George Fink doesn’t make a lot of noise. He’s too busy building his company the right way. Since he rarely requires funding from the capital markets, Fink doesn’t need to be promotional in order to drum up investor interest.
One of the beautiful things about investing alongside entrepreneurial management teams is that they usually own a significant number of shares in the company. That is the case with Fink and, as a result, he protects Bonterra Energy’s share count and capital like the precious commodities they are. After all these years, Bonterra still only has 33 million shares outstanding. The initial public offering for Bonterra was done at $0.20 per share. Since then, shares have been as high as $60, and that doesn’t even factor in the $30-plus of dividends the company has paid.
Nearly two decades ago, Fink had a vision that someday technology would unlock a whole lot more of the oil and gas that is trapped in the ground. That led him to accumulate a significant amount of land in the Alberta Cardium before it had significant value to anyone else. He was right of course. Land that he paid pennies for is now worth big dollars for Bonterra.

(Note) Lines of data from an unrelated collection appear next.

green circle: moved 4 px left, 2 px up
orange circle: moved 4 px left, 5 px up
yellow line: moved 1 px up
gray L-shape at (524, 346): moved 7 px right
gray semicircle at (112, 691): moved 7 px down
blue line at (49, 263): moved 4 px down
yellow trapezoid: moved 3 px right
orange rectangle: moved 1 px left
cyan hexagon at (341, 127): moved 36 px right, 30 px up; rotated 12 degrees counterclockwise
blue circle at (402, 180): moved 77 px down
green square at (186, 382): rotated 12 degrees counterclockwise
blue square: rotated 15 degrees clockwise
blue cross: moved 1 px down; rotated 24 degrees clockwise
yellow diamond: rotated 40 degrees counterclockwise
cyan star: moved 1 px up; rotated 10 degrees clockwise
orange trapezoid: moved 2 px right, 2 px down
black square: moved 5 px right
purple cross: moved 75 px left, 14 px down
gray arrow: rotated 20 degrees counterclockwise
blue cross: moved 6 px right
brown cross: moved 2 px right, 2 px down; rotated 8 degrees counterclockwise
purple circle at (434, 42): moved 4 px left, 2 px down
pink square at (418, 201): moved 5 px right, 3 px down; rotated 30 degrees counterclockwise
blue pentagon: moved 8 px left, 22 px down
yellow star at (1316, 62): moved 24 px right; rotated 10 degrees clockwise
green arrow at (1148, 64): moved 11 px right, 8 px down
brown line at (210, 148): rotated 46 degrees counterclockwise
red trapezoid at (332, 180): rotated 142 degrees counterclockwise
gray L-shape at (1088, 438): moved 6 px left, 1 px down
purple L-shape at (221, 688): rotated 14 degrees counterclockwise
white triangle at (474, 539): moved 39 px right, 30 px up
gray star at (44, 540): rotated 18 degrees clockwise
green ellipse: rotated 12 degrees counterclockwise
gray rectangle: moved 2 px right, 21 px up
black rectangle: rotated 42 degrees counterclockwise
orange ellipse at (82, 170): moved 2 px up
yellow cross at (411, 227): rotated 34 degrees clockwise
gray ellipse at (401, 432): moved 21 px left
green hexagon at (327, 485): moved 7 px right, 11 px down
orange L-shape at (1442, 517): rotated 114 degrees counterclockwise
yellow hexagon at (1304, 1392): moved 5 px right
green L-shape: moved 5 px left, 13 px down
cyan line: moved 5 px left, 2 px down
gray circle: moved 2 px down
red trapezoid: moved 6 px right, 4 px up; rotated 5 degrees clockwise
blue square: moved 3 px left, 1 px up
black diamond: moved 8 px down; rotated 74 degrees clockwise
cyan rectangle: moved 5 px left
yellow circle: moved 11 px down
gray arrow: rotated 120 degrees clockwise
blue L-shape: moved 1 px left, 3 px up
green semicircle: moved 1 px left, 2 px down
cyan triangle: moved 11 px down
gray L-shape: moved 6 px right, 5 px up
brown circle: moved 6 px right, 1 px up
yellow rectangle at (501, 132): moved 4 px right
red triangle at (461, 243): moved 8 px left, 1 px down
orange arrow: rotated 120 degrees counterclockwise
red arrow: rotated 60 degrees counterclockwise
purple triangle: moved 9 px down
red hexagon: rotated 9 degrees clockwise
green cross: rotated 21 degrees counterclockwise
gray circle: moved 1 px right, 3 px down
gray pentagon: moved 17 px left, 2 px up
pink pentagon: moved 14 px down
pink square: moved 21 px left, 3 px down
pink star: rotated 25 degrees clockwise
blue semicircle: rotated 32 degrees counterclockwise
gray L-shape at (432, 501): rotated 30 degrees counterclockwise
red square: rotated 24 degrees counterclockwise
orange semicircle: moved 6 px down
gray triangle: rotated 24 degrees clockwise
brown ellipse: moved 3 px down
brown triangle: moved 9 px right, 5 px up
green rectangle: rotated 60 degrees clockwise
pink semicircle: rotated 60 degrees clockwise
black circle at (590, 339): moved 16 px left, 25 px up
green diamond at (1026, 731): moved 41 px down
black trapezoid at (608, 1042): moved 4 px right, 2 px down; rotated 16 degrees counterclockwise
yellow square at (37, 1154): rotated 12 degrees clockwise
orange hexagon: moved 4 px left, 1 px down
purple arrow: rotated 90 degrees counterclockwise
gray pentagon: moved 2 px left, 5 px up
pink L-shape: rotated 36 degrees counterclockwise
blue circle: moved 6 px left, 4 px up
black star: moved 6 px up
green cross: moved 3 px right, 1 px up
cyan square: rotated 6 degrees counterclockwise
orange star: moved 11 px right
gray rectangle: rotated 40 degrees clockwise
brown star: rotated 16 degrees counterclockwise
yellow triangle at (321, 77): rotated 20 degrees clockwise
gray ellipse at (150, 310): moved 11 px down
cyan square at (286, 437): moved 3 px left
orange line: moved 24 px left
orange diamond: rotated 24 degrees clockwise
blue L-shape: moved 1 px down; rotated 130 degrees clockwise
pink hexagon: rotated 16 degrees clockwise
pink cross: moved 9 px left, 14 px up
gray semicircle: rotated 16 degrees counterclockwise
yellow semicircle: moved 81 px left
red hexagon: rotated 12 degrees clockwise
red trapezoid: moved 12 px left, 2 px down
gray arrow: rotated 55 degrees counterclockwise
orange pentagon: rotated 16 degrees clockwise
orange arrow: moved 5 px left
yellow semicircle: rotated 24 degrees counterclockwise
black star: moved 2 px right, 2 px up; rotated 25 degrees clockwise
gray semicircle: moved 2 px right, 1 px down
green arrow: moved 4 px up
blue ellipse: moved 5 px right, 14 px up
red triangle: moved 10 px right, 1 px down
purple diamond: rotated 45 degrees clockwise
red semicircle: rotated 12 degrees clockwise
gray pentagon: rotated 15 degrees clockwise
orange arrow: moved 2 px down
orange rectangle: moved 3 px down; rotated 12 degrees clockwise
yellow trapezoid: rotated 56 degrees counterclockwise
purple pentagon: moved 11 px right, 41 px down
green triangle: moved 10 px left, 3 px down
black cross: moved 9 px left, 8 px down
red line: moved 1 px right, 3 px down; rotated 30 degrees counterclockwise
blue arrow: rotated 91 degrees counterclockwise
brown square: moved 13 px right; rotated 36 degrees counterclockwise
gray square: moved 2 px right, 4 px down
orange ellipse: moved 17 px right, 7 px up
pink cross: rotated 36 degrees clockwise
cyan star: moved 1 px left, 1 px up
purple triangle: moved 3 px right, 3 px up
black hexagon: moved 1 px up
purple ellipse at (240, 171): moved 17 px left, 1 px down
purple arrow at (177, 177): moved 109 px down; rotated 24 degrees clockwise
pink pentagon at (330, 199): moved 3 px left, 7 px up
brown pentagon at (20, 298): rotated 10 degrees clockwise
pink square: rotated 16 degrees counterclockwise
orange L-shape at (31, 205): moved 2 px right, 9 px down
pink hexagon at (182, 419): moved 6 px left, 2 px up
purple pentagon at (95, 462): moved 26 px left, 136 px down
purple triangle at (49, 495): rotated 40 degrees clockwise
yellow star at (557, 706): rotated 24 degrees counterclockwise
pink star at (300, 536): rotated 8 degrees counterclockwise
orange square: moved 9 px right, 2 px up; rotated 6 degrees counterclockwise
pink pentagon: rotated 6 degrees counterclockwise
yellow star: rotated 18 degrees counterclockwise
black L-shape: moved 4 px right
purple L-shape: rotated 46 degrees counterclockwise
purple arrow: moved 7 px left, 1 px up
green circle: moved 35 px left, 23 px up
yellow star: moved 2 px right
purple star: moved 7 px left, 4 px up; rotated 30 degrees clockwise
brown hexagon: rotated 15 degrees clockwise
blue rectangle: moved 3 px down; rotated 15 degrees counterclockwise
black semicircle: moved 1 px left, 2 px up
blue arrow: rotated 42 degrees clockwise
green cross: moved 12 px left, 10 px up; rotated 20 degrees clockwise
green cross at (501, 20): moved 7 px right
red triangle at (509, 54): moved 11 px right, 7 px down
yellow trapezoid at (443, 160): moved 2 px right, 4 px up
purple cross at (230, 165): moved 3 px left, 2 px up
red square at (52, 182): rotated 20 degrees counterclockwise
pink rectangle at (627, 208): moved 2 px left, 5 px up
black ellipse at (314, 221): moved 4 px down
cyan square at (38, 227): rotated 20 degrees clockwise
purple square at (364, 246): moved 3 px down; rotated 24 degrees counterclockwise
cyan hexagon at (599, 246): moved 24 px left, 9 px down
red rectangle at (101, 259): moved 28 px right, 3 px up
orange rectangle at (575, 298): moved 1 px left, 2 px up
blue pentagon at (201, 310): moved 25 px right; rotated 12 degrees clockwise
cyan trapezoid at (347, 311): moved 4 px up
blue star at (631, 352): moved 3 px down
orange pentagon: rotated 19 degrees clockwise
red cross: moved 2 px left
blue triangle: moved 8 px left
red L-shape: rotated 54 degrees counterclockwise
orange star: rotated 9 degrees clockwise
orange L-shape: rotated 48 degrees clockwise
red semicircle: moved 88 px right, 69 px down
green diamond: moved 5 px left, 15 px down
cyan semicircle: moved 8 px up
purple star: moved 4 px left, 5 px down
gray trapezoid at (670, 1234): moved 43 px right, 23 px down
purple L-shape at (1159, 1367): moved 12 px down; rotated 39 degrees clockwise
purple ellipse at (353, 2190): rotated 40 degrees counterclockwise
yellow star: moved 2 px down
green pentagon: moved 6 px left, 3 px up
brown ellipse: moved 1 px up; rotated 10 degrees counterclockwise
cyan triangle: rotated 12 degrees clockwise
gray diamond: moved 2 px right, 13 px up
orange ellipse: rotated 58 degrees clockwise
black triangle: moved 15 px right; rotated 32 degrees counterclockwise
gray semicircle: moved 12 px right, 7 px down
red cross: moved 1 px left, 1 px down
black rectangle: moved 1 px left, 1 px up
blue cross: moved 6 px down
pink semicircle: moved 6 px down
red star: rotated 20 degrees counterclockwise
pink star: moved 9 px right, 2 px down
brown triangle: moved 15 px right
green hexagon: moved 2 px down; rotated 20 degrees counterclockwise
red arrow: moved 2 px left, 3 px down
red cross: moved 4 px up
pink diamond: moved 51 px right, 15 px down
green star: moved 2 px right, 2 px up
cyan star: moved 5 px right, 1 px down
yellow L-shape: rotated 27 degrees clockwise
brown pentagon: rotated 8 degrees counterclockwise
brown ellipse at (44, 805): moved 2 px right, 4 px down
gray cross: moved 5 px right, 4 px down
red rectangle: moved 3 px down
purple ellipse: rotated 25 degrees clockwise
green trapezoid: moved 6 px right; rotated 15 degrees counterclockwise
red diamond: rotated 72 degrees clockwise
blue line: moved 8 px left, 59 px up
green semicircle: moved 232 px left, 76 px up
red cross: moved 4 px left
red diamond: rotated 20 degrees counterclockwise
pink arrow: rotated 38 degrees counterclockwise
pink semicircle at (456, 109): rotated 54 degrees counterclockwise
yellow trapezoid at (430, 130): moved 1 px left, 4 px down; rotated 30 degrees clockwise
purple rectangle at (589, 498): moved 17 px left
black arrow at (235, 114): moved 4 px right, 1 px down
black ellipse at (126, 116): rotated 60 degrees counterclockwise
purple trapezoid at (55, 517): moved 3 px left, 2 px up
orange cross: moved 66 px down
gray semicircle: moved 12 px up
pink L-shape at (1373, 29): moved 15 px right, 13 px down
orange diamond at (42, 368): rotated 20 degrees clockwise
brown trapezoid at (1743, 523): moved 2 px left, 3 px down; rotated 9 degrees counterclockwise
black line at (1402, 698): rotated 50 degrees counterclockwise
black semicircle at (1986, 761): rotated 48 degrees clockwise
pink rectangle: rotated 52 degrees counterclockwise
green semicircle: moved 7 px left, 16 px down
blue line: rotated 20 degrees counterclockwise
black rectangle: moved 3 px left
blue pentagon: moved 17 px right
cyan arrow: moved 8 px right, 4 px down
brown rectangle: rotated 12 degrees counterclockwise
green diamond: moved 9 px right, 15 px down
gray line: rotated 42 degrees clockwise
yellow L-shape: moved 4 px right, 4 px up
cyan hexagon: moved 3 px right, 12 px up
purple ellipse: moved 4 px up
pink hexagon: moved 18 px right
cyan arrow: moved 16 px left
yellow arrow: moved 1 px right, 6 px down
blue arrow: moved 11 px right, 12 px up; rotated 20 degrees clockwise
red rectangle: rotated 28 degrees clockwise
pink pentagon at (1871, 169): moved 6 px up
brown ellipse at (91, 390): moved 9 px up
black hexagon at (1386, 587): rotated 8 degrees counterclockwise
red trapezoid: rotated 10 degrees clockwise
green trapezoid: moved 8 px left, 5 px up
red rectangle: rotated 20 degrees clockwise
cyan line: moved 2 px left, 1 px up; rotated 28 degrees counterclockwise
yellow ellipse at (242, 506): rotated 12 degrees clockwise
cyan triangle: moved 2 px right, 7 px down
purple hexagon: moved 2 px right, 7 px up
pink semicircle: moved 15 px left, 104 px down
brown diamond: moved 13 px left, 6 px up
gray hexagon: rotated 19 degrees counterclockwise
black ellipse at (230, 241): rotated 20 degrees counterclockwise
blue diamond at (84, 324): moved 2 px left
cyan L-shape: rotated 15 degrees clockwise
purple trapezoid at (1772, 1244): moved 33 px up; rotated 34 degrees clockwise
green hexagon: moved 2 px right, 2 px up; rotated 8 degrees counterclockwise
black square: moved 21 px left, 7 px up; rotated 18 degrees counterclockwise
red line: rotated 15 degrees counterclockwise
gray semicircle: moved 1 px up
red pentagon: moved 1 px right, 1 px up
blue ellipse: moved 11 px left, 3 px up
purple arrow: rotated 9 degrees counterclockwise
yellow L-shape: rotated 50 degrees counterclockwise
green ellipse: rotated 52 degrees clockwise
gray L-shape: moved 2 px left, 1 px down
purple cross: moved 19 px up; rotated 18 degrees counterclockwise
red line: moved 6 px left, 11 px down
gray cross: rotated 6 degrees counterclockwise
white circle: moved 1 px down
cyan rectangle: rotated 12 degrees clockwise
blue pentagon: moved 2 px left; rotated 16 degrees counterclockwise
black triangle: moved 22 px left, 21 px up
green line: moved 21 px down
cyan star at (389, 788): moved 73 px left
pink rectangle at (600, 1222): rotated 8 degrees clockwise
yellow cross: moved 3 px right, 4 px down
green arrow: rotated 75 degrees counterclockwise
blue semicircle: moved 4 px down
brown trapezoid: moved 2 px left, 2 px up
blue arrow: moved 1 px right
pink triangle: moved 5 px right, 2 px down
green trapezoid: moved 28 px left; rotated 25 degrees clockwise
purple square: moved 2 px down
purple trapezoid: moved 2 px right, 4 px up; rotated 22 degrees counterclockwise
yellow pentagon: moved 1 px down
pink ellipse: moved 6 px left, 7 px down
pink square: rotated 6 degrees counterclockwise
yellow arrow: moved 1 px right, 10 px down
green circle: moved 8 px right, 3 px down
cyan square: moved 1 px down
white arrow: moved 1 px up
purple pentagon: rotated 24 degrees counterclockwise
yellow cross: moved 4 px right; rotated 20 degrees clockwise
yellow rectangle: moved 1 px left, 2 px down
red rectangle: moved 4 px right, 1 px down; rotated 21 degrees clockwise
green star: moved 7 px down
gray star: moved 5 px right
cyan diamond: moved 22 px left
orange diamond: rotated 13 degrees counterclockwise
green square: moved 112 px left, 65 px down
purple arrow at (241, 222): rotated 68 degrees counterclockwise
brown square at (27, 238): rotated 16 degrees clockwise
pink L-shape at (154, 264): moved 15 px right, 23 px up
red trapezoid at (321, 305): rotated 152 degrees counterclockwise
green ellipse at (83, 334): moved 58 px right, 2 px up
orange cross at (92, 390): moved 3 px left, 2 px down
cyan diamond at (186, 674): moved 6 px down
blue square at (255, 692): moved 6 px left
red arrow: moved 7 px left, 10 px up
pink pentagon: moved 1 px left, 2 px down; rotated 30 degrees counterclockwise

Like many great businessmen, Fink is a contrarian by nature. When others are selling, he is buying.
In 2015, Fink had Bonterra in the financial position to be an acquirer while others needed to sell. The company picked up a very complementary piece of the Cardium from Enerplus for $172 million. Had he known that oil would still be so low, Fink likely would have waited. The key point to note is that his management ability had built the company to be in a position of strength when others needed to sell.
Today, Bonterra is producing just under 13,000 boe/d, and is still paying a dividend, albeit a reduced one. With 773 net drilling locations remaining in the Cardium, the company has years of dividend paying left in front of it.